221 views Asked by At

As we learned, given a regex pattern (e.g., A B A B A C), we can convert it to a DFA. In this example, it would be like a chain (you can test it here).

This "chain-like" DFA can tell if a given string match the pattern or not (i.e., accept/reject it); But it cannot tell if there is any occurrence within the string and identify all of them.

Example: Suppose this is the to-search string: A B C A B A B A B A C A B C

Although there is an occurrence starting from the 6th character, the "chain-like" DFA cannot tell this. All it can do is to reject this string.

Question: Is it possible to design a regex that support such functionality?

(Note: I understand this question is kind of confusing; I would like to clarify it confuses you.)

1

There are 1 answers

2
Ilmari Karonen On

The language of strings containing the substring ABABAC is matched by the regular expression:

.*ABABAC.*

Where the symbol . denotes a subexpression that matches any single input symbol (e.g. (A|B|C), if the input language only has the symbols A, B and C). To tell if a string has the substring ABABAC, you can build an NFA or a DFA from this regular expression, and check if it accepts your string.

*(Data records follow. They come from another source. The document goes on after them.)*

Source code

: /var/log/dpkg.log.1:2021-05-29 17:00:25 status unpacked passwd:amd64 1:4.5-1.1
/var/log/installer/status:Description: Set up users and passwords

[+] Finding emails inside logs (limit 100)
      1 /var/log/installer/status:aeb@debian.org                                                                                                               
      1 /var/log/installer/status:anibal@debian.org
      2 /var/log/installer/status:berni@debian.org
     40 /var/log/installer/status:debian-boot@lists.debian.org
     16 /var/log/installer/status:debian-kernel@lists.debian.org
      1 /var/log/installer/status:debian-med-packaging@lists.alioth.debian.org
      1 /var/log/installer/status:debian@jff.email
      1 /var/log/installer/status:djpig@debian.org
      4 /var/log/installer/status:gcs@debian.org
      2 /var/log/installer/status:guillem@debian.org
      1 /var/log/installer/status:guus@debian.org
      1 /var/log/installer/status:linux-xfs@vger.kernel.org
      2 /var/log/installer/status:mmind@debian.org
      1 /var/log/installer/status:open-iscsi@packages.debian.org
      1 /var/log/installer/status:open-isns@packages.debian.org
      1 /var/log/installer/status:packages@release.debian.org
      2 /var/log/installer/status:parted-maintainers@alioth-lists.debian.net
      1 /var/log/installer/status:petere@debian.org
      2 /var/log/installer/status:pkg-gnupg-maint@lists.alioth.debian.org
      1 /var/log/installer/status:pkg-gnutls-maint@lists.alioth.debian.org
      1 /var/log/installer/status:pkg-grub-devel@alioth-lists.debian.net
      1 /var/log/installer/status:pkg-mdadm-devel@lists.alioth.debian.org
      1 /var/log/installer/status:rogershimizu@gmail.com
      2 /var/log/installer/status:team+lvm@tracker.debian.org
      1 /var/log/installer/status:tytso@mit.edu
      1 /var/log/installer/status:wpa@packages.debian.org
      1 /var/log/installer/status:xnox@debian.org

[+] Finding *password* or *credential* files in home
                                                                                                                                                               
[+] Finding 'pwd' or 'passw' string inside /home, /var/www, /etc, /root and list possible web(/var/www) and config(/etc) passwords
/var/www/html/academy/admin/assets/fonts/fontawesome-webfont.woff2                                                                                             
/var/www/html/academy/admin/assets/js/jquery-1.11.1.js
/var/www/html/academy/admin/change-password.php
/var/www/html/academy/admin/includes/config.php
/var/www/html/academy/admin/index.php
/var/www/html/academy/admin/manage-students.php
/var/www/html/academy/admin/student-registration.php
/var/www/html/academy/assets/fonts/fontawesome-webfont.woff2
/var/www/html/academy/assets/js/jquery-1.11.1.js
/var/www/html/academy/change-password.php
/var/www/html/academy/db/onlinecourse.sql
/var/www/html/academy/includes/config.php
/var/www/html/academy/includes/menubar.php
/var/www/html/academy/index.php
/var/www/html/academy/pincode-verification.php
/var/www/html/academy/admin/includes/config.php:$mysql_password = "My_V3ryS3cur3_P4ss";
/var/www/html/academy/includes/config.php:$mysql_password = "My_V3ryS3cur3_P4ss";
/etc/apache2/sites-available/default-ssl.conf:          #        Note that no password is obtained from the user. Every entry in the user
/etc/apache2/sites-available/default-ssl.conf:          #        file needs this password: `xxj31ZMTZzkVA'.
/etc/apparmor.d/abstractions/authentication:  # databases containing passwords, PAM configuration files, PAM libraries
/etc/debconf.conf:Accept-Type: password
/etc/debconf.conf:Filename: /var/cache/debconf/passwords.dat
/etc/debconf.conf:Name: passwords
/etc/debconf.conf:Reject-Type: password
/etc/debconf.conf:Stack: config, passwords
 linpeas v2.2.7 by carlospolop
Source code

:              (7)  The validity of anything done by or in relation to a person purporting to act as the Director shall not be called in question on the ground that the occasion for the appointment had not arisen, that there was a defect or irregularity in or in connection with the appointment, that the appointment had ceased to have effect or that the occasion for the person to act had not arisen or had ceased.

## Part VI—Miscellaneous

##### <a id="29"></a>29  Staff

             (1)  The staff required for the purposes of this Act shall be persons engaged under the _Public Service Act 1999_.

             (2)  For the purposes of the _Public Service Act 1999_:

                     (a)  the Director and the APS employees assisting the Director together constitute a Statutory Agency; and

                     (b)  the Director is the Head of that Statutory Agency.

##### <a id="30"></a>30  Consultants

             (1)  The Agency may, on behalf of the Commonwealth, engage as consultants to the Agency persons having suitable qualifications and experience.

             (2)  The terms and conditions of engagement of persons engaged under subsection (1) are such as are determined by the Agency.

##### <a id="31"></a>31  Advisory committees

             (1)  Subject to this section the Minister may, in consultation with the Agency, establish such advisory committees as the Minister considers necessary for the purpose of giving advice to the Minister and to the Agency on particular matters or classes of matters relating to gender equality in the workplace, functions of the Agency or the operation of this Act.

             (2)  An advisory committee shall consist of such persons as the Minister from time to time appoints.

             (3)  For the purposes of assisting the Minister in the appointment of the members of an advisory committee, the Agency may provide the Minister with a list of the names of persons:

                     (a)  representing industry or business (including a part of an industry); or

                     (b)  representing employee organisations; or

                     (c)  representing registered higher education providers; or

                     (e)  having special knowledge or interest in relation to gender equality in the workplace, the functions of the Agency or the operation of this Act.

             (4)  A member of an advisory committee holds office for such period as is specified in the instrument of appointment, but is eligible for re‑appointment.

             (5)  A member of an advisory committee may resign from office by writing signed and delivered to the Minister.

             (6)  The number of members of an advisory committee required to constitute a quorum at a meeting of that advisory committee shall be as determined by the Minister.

Determining the location of the substring in the input string is not possible with a (single) standard N/DFA, simply because an N/DFA is defined to only return one bit of information (accept/reject). However, it is possible to implement an "augmented N/DFA" that, in addition to matching the input, also keeps track of where in the string each state transition last occurred; this information is enough to efficiently reconstruct the location of the substring.